In 'Frequently Asked Questions (FAQs)' on the new Black Money Act, the Finance Ministry has said that if undisclosed assets are unearthed by the tax department at a future date, then 120% tax and penalty would be levied on its fair market value on that date, besides a jail term.

"India is expected to start receiving information through Automatic Exchange of Information (AEOI) route under FATCA from USA later in the year 2015. Further, under the multilateral agreement India will start receiving information from other countries under AEOI route from 2017 onwards," it said.

As on March 18, 58 jurisdictions (including India) have committed to share information under AEOI by 2017. A further 36 jurisdictions have committed to share by 2018, including jurisdictions which have beneficial tax regime, it said.

"The multilateral agreement is expected to cover all the countries in the near future. The information under the AEOI will include information of controlling persons (beneficial owners) of the asset. The possibility of discovery of an undisclosed asset may arise at any time in the future," it said.

The Finance Ministry said that where any asset has been acquired prior to the commencement of the Act and no declaration has been made, then such asset shall be deemed to have been acquired in the year in which it comes to the notice of the Assessing Officer and the provisions of the Act shall apply accordingly.

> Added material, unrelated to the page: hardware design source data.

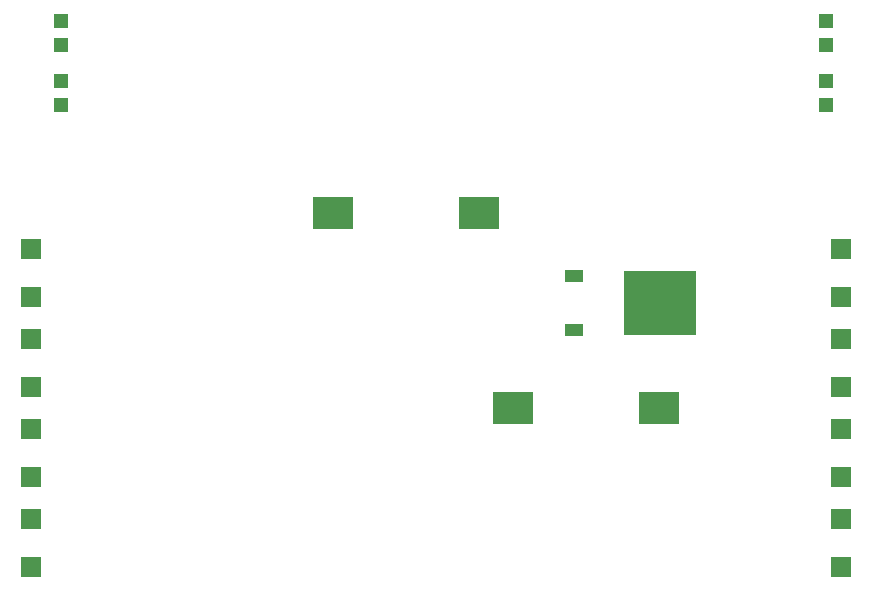
<source format=gbr>
G04 EAGLE Gerber RS-274X export*
G75*
%MOMM*%
%FSLAX34Y34*%
%LPD*%
%INSolderpaste Top*%
%IPPOS*%
%AMOC8*
5,1,8,0,0,1.08239X$1,22.5*%
G01*
%ADD10R,1.700000X1.800000*%
%ADD11R,6.200000X5.400000*%
%ADD12R,1.600000X1.000000*%
%ADD13R,1.200000X1.200000*%
%ADD14R,3.500000X2.800000*%


D10*
X723900Y271600D03*
X723900Y312600D03*
X723900Y195400D03*
X723900Y236400D03*
X723900Y119200D03*
X723900Y160200D03*
X723900Y43000D03*
X723900Y84000D03*
D11*
X571100Y266700D03*
D12*
X498100Y289500D03*
X498100Y243900D03*
D13*
X63500Y455000D03*
X63500Y434000D03*
X63500Y505800D03*
X63500Y484800D03*
X711200Y455000D03*
X711200Y434000D03*
X711200Y505800D03*
X711200Y484800D03*
D14*
X417600Y342900D03*
X293600Y342900D03*
X446000Y177800D03*
X570000Y177800D03*
D10*
X38100Y271600D03*
X38100Y312600D03*
X38100Y195400D03*
X38100Y236400D03*
X38100Y119200D03*
X38100Y160200D03*
X38100Y43000D03*
X38100Y84000D03*
M02*

</source>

Citing example, the FAQ said information of an immovable property can be unearthed by the tax department if any utility bills/property tax or even gardener's or caretaker's salary has been paid through an existing or closed bank account.

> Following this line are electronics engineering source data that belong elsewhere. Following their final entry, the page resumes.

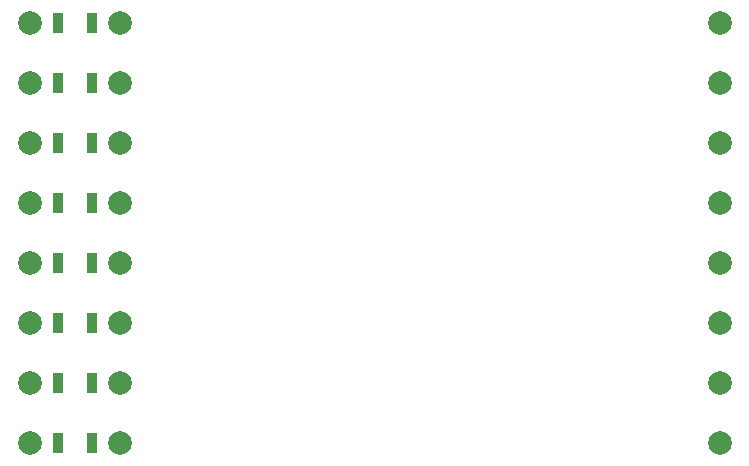
<source format=gts>
G04 #@! TF.FileFunction,Soldermask,Top*
%FSLAX46Y46*%
G04 Gerber Fmt 4.6, Leading zero omitted, Abs format (unit mm)*
G04 Created by KiCad (PCBNEW 4.0.6) date 04/04/19 14:00:35*
%MOMM*%
%LPD*%
G01*
G04 APERTURE LIST*
%ADD10C,0.100000*%
%ADD11C,2.000000*%
%ADD12R,0.900000X1.700000*%
G04 APERTURE END LIST*
D10*
D11*
X127889000Y-61468000D03*
X127889000Y-66548000D03*
X127889000Y-71628000D03*
X127889000Y-76708000D03*
X127889000Y-81788000D03*
X127889000Y-86868000D03*
X127889000Y-91948000D03*
X127889000Y-97028000D03*
D12*
X130249000Y-97028000D03*
X133149000Y-97028000D03*
X130249000Y-91948000D03*
X133149000Y-91948000D03*
X130249000Y-86868000D03*
X133149000Y-86868000D03*
X130249000Y-81788000D03*
X133149000Y-81788000D03*
X130249000Y-76708000D03*
X133149000Y-76708000D03*
X130249000Y-71628000D03*
X133149000Y-71628000D03*
X130249000Y-66548000D03*
X133149000Y-66548000D03*
D11*
X186309000Y-86868000D03*
X186309000Y-81788000D03*
X135509000Y-86868000D03*
X135509000Y-81788000D03*
X186309000Y-61468000D03*
X135509000Y-61468000D03*
X186309000Y-66548000D03*
X135509000Y-66548000D03*
X186309000Y-71628000D03*
X186309000Y-76708000D03*
X186309000Y-91948000D03*
X135509000Y-71628000D03*
X135509000Y-76708000D03*
X135509000Y-91948000D03*
X186309000Y-97028000D03*
X135509000Y-97028000D03*
D12*
X130249000Y-61468000D03*
X133149000Y-61468000D03*
M02*

</source>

"Therefore, if any information of an undisclosed foreign asset acquired earlier, say in the year 1975, for US $100,000 comes to the notice of an Assessing Officer later, say in the year 2020, when its value becomes, say, US $5 Million, the liability under the Act amounting to 120% of the fair market value of the asset on the valuation date may arise in the year 2020, besides prosecution and other consequences.

"In this case if the valuation date is in the year 2020 the amount of tax and penalty under the Act will be US $6 million," the FAQ said.

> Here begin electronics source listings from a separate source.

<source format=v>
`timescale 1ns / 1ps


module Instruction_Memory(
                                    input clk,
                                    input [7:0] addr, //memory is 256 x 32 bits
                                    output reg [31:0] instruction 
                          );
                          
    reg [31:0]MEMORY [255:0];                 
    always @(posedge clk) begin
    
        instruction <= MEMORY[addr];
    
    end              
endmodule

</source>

Under the black money Act, the government has provided for a one time 90-day compliance window for disclosure of undeclared foreign assets. The window closes on September 30.

The disclosure will attract a total of 60% tax and penalty, which has to be paid by December 31, 2015.

However, unaccounted assets and income unearthed by the tax department would attract 120% tax and penalty, besides punitive action, once the window is closed.